| ISIN | FER Branchengruppe 1 | FER Branchengruppe 4 | FER-eKGV |
|---|---|---|---|
| DE0005003404 | Konsumgüter | Fußbekleidung | KGV-C 15-20 |
| Mitarbeiter | Marktkap. in Mio. EUR | Währung | Global Compact Mitglied |
|---|---|---|---|
| 39.155 | 8.643,767 | EUR | NEIN |
| Branchen | Umsatz |
|---|---|
| Schuhe | 45.55% |
| Bekleidung & Luxusgüter | 44.21% |
| Freizeitartikel & Spielzeug | 10.24% |
Laut einem Report von Greenpeace im Juni 2009 soll die zunehmende Rinderzucht den Amazonas-Regenwald stark bedrohen. Rund 80 Prozent der Fläche des abgeholzten Regenwalds dient als Nutzfläche für die Rinder. Das Rindfleisch soll beinahe gänzlich von den Bewohnern der umliegenden Orte konsumiert werden, während das gewonnene Leder allerdings in die großen Schuhfabriken nach China, Italien und in dem Vietnam exportiert wird, von wo aus man dann den gesamten europäischen Markt mit den aus Leder produzierten Schuhen oder sonstigen Lederprodukten beliefert. Solche Unternehmen wie Adidas, Nike, Carrefour, Gucci oder IKEA profitieren stark von diesem günstigen Leder, wofür der Regenwald jedoch abgeholzt wird.

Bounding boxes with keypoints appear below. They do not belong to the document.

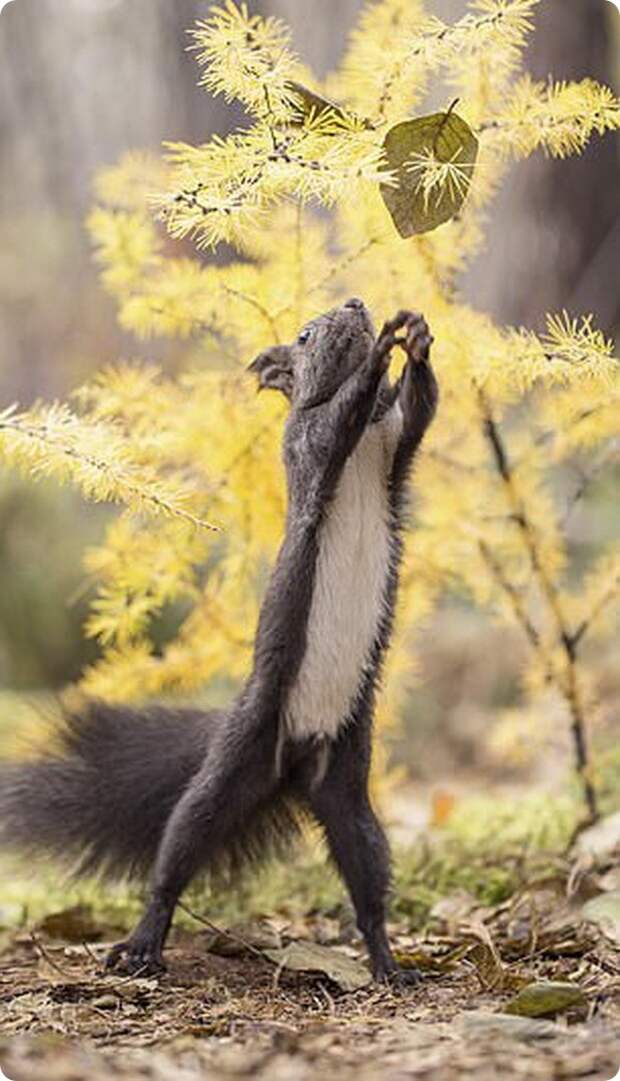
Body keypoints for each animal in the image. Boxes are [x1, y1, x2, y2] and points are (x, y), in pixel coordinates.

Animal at [0, 298, 440, 990]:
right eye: (305, 336)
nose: (354, 305)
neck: (371, 429)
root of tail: (294, 763)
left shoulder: (396, 438)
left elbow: (422, 410)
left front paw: (417, 341)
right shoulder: (311, 443)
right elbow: (333, 419)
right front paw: (380, 353)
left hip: (346, 785)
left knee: (367, 880)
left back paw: (389, 963)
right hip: (240, 754)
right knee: (181, 844)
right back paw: (143, 945)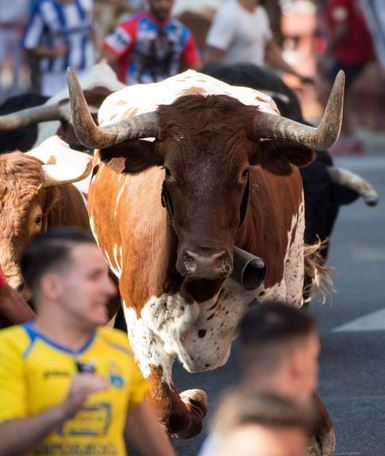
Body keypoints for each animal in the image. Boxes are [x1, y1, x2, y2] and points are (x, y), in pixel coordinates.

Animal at [67, 68, 344, 446]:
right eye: (168, 171)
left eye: (244, 172)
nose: (205, 259)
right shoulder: (140, 322)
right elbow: (164, 404)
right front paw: (194, 403)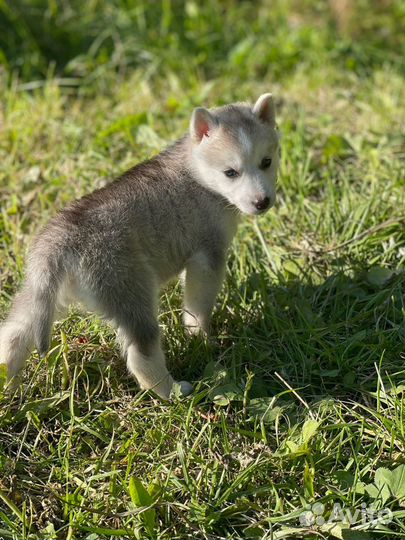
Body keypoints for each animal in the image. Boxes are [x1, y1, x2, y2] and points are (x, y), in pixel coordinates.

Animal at [0, 94, 278, 396]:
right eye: (230, 172)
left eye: (266, 161)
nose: (262, 202)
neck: (197, 173)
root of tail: (59, 240)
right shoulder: (208, 256)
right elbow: (198, 309)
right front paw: (203, 340)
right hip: (131, 292)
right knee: (140, 354)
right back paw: (173, 392)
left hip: (42, 297)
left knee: (13, 334)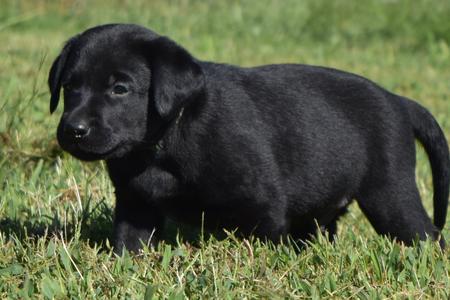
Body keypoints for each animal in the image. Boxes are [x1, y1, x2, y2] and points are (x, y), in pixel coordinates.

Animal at [47, 24, 448, 252]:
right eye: (68, 87)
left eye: (120, 89)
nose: (73, 130)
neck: (166, 140)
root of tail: (399, 101)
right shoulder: (135, 205)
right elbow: (129, 246)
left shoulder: (264, 208)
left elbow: (262, 246)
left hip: (391, 197)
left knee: (429, 237)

Einige große Konzerne, unter anderem auch Adidas, Unilever, Puma oder Nokia, kündigten an, zukünftig keine giftigen Chemikalien in der Herstellung ihrer Produkte, seien es Sportschuhe, Mobiltelefone, Spielzeugartikel, Parfums oder Hautpflegeprodukte, zu verwenden. Greenpeace konnte nämlich giftige Chemikalien im Regenwasser, im Hausstaub und teilweise sogar im Blut der Konsumenten nachweisen. Adidas jedoch gab bekannt, momentan nur auf Giftstoffe bei der Herstellung von Sportschuhen zu verzichten. Parfums und Hygieneprodukte sollen erst später Chemikalien-frei werden.
Da Adidas immer wieder wegen der schlechten Arbeitsbedingungen in den Zulieferbetrieben kritisiert wurde, stellte das Unternehmen einen Weltdirektor für soziale Fragen ein. Dem Konzern wird immer wieder vorgeworfen, von Ausbeutung und Kinderarbeit in sogenannten „Sweatshops“ zu profitieren. Fußbälle sollen größtenteils von Kindern zusammengenäht werden.Bei der Hauptversammlung 2008 klagte eine ehemalige Näherin Sonia Lara aus El Salvador das Unternehmen aufgrund der Zahlung von „Hungerlöhnen für einen Akkordmarathon“, da Näher in El Salvador lediglich 100 Euro im Monat verdienen. Der Arbeitsdruck soll zudem ständig zunehmen.
In dem Adidas-Zulieferbetrieb Hermosa im mittelamerikanischen El Salvador waren Arbeiterinnen entlassen worden, da sie sich gegen die ausbeuterischen Arbeitsbedingungen, die gegen exzessive Arbeitszeiten von bis zu 20 Stunden täglich und den miserablen Lohn protestierten. Der Konzern bemüht sich jedoch sehr, die Erwartungen im sozialen Bereich zu erfüllen, denn Verbraucher entscheiden zunehmend nach ethischen Kriterien.Adidas unterstützte ein privates, jährlich stattfindendes Autorennen, das sogenannte Gumball 3000, das in Deutschland als illegal angesehen wird. Im Jahr 2007 kam dabei ein unbeteiligter Albaner bei der Kollision mit einem teilnehmenden Fahrzeug, dessen Fahrer ein Überholverbot missachtet hatte, ums Leben. Die Frau des Albaners erlag nach einigen Tagen im Koma ihren schweren Verletzungen. Erst daraufhin distanzierte sich Adidas von der Rallye und stieg aus dem Sponsoring aus.